Giornata della Memoria: il murales con Primo Levi e Anna Frank contro l'antisemitismo (ANSA 2026)
Dopo anni di denunce sull’aumento del fenomeno, l’Istituto Eumetra ha voluto sondare l’effettivo andamento dell’antisemitismo in Italia scoprendo che – di fatto – è piuttosto ampia la fetta di popolazione che nutre sentimenti profondamente negativi nei confronti degli ebrei, arrivando anche a desiderarne l’espulsione o – addirittura – a giustificare Hamas in virtù di quanto sta accadendo a Gaza: sentimenti – spiegano dall’Istituto – che mostrano come l’antisemitismo sia ancora un problema conclamato, profondamente radicato nella popolazione.
Nel dettaglio, dalla ricerca sull’antisemitismo emerge come circa il 17% della popolazione adulta consideri “molto” o “abbastanza” antipatico il popolo ebraico, con un picco – dal punto di vista politico – tra gli elettori del Movimento 5 Stelle (che salgono oltre il 25%) e tra quelli di Fratelli d’Italia (sull’ordine del 21,4%) e – dal punto di vista sociale – nella popolazione sotto i 35 anni d’età (dove la percentuale raggiunge il 20 per cento) e tra gli uomini (23% vs 11%).

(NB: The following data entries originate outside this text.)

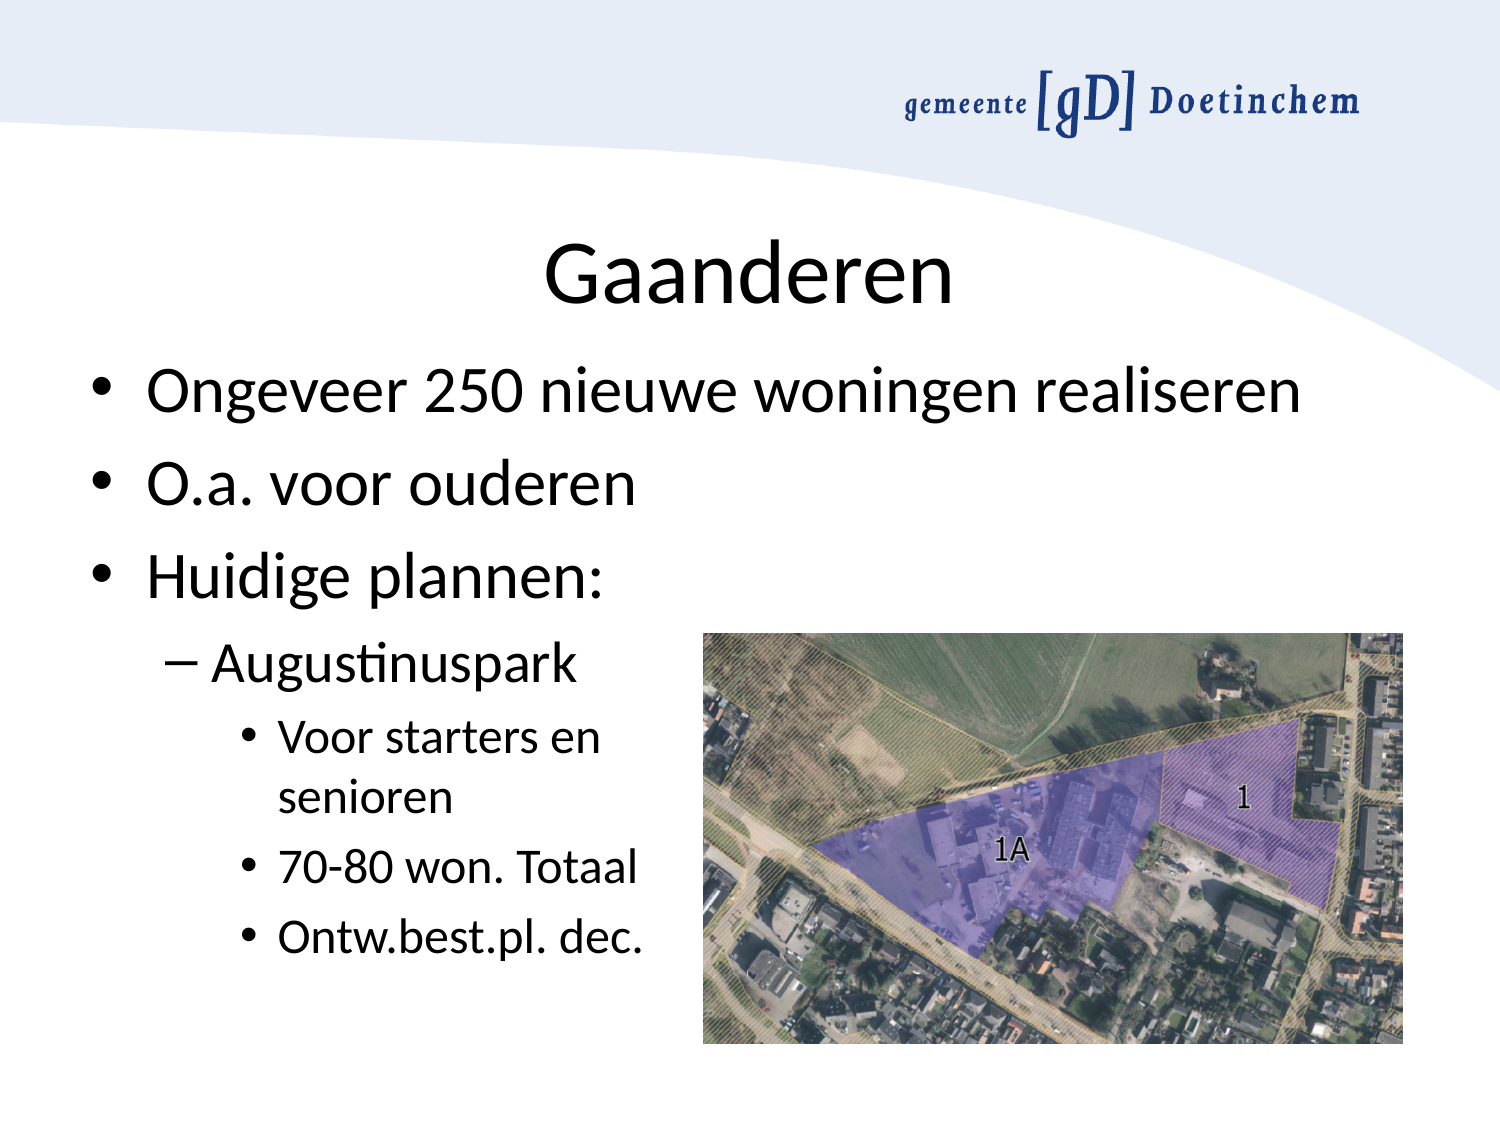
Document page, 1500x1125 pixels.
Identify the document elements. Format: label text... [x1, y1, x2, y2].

picture [0, 0, 1500, 1125]
list Ongeveer 250 nieuwe woningen realiseren O.a. voor ouderen Huidige plannen: Augustinuspark Voor starters en senioren 70-80 won. Totaal Ontw.best.pl. dec. [74, 337, 1426, 982]
title Gaanderen [74, 172, 1426, 337]
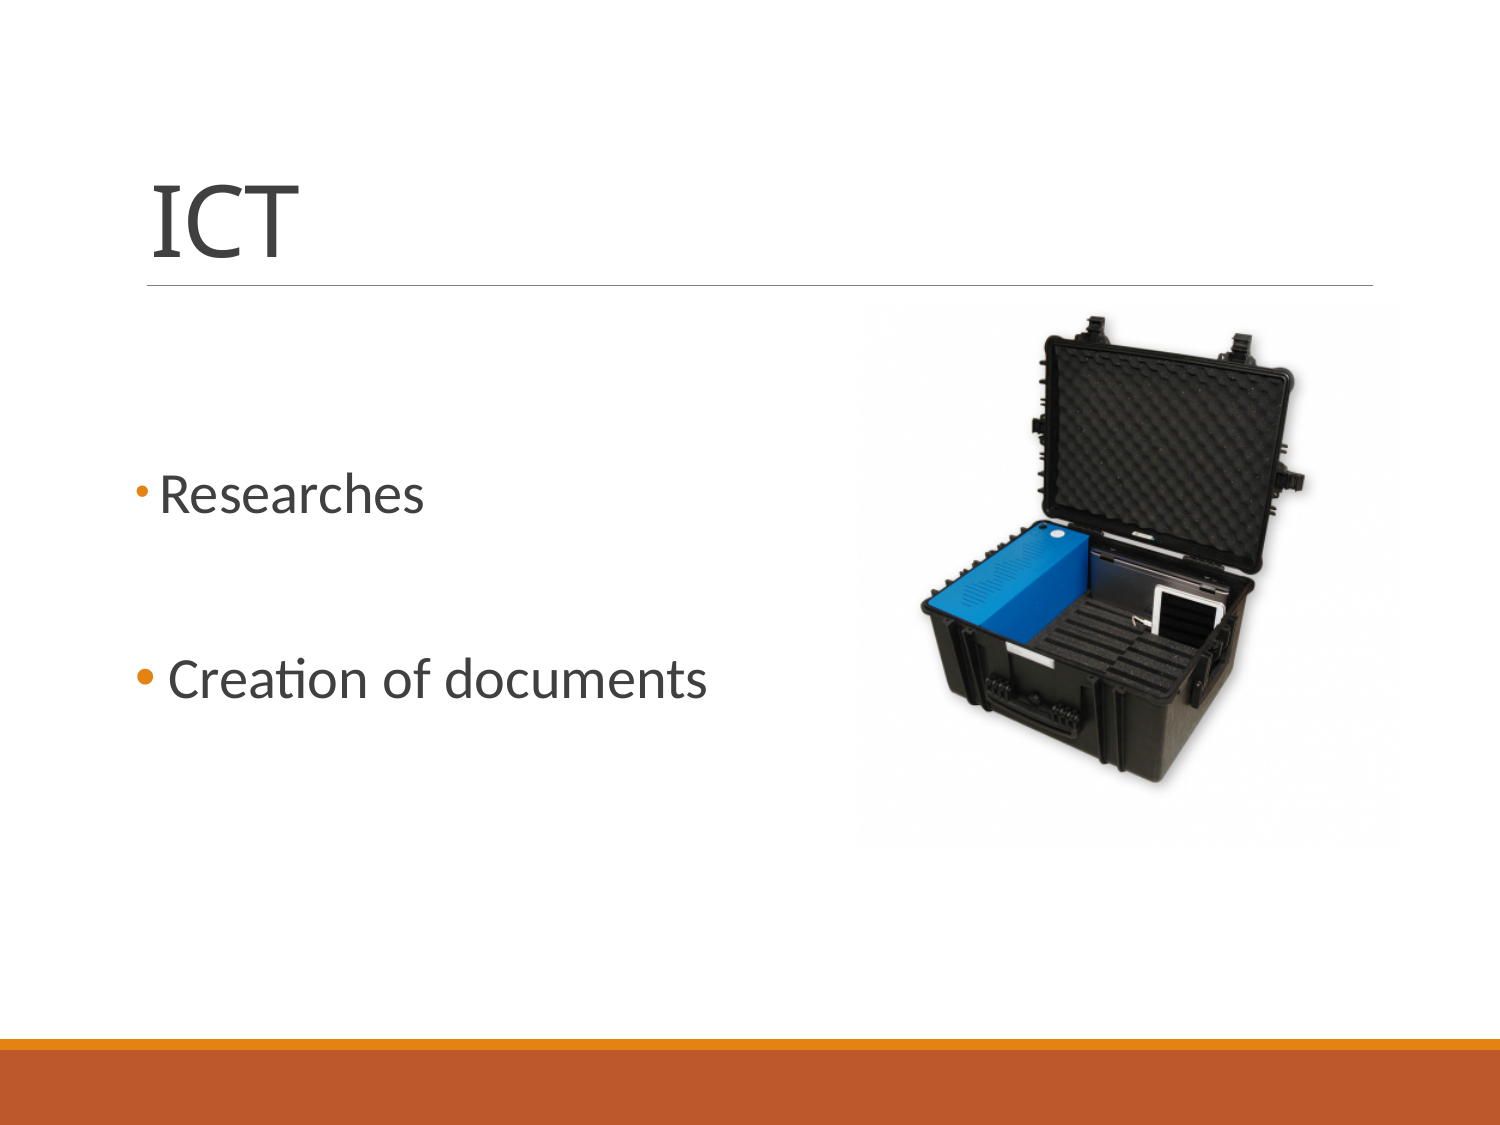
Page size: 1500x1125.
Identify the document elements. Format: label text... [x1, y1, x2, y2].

Non solo, perché l’antisemitismo traspare anche nell’opinione diffusa nel 14% della popolazione che riterrebbe giusto espellere gli ebrei dall’Italia, soprattutto in virtù del fatto che il 47,8% (con il picco nella Lega, al 67,4%) dei rispondenti ritiene che mettano al primo posto gli interessi di Israele rispetto a quelli italiani; mentre significativo – infine – è notare anche che il 49,4% degli italiani condanna le azioni di Israele a Gaza, equiparandole a “quello che [gli ebrei] hanno subito dai nazisti”.